August 3, 2013: In the north over 100,000 troops were ordered to cut short their usual Summer training exercises and instead go help out making repairs to the damage done by July floods that destroyed 6,000 homes and damaged 13,300 hectares (33,000 acres) of farmland. A lot of infrastructure (roads, bridges, dams) was damaged as well. Soldiers normally spend a lot of their time on non-military projects (military run farms and factories) and are sometimes called on to deal with this sort of reconstruction. The six years of military service that every able bodied North Korean man is required to do is often regarded as a period of slavery because the government pays only token wages and provides minimal food and housing and the troops spend a lot of their time working on non-military projects.
Panamanian inspectors have found more weapons on a North Korean freighter seized last month when it was discovered trying to take an illegal cargo of Cuban SA-2 anti-aircraft missile systems and MiG-21 components (including over a dozen jet engines) buried under a cargo of sugar through the Panama Canal. The cargo is still being unloaded and the additional weapons include RPGs and live rockets to fire from them. Explosives sniffing dogs discovered these, and not all of the ship has yet been carefully looked into.
July 30, 2013: In South Korea police raided the offices of an Internet hosting company and arrested the president. The man was charged with helping North Korea to infect over 100,000 South Korean PCs and Internet servers with malware that allowed these machines to be controlled from the north. The arrested man was a former anti-government activist who had established connections with North Korean agents during his college years. He had seemingly put all that activism behind him after graduation, but in reality it was still in touch with northerners and agreed to help the north with its Cyber War activities. This began in the late 1990s.

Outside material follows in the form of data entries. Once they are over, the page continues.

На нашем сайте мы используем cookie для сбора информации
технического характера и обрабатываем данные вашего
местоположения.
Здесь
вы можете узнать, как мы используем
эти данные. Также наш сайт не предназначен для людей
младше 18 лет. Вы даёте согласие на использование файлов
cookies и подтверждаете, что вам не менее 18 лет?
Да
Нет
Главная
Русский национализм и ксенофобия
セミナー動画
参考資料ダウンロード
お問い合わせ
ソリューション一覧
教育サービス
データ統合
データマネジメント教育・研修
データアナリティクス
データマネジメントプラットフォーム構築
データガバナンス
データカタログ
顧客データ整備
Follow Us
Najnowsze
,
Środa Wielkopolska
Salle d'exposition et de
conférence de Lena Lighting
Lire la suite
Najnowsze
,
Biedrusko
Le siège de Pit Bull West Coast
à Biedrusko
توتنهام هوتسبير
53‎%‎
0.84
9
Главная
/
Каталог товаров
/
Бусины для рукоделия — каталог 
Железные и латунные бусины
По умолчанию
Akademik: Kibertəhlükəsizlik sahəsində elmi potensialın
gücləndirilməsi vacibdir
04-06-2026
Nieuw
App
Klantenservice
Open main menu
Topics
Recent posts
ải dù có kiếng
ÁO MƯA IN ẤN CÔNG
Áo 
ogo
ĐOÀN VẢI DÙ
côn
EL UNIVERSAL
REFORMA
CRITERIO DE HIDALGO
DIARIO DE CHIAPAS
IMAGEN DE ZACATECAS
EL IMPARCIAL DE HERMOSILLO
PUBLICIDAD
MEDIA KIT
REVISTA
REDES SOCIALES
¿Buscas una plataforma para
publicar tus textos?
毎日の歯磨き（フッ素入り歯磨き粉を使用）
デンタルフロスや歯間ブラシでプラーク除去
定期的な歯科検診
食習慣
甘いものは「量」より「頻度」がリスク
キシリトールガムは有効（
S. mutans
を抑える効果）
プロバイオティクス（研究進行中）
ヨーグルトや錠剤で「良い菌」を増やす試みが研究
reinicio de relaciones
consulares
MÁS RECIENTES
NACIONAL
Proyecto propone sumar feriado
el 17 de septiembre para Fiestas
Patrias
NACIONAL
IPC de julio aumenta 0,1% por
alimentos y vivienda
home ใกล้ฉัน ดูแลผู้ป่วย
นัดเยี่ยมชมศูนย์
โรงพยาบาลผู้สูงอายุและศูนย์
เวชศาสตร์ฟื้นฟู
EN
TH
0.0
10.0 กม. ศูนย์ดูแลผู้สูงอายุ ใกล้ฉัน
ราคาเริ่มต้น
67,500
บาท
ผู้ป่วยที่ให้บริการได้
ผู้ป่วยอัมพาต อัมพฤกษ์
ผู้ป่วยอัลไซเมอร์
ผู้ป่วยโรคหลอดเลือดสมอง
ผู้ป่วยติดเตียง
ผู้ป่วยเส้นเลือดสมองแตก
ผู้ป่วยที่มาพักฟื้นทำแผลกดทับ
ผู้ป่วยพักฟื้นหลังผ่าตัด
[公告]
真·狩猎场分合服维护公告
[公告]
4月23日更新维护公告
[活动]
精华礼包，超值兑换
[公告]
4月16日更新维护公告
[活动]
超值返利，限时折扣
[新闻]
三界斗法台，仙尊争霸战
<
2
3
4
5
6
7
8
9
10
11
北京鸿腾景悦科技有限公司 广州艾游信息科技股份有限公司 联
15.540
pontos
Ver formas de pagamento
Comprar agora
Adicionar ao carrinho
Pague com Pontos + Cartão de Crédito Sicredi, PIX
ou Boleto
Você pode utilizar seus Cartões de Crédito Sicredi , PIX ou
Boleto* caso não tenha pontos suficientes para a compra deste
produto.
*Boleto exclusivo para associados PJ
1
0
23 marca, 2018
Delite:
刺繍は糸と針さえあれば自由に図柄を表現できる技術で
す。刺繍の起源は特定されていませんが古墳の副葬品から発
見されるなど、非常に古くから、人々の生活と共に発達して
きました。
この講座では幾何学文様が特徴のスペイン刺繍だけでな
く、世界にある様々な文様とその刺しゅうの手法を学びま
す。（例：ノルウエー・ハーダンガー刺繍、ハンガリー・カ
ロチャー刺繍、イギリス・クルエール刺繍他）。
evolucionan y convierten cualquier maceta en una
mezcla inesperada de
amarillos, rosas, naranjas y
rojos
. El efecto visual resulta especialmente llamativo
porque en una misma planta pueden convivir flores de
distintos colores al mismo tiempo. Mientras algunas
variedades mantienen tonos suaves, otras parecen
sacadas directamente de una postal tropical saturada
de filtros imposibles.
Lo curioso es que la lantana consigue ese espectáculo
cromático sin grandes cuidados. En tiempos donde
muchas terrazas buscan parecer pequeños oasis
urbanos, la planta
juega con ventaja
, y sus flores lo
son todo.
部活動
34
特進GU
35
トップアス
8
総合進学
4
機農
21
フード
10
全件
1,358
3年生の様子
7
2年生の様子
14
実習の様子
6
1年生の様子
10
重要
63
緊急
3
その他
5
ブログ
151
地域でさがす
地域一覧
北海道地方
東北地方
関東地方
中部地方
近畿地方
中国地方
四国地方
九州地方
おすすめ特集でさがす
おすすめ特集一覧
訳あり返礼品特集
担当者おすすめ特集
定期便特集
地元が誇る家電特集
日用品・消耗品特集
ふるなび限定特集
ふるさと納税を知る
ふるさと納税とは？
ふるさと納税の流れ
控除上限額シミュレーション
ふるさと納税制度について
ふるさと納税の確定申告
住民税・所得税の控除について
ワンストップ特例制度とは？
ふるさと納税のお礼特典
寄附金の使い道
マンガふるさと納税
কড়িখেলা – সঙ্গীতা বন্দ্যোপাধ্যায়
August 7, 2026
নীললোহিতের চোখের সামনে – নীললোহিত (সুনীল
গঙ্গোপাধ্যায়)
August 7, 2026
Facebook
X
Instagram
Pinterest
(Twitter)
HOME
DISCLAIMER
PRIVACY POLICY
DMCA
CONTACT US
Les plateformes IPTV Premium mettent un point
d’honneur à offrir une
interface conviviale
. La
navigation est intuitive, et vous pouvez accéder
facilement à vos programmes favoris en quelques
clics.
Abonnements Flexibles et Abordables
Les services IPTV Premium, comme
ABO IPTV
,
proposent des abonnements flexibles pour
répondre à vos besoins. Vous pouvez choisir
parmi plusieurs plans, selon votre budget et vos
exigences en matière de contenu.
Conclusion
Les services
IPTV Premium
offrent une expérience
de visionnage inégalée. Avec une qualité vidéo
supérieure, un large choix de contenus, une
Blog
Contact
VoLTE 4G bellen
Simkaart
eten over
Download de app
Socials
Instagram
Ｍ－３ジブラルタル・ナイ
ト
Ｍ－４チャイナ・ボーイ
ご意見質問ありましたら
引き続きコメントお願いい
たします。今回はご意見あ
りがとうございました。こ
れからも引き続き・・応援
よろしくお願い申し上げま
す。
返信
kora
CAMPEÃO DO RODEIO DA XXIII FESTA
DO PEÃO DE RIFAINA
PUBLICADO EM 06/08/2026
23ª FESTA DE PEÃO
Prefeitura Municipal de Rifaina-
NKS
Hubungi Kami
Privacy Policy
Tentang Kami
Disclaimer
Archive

July 23, 2013: This is the 60th anniversary of the signing of the ceasefire agreement that ended the fighting in Korea. In the north there was a “victory parade,” while in the south there was a more somber commemoration. The Korean War (1950-3) was triggered by a North Korean invasion of the south. The Russian equipped and trained North Korean forces overran their South Korean opponents and quick intervention by the U.S. and the UN threw the North Koreans out of the south in a few months. But when the UN forces went north, China (backed by Russia) intervened and the war soon became a stalemate along the current border (the DMZ). The north kept threatening to invade again but never has. They do keep talking about it.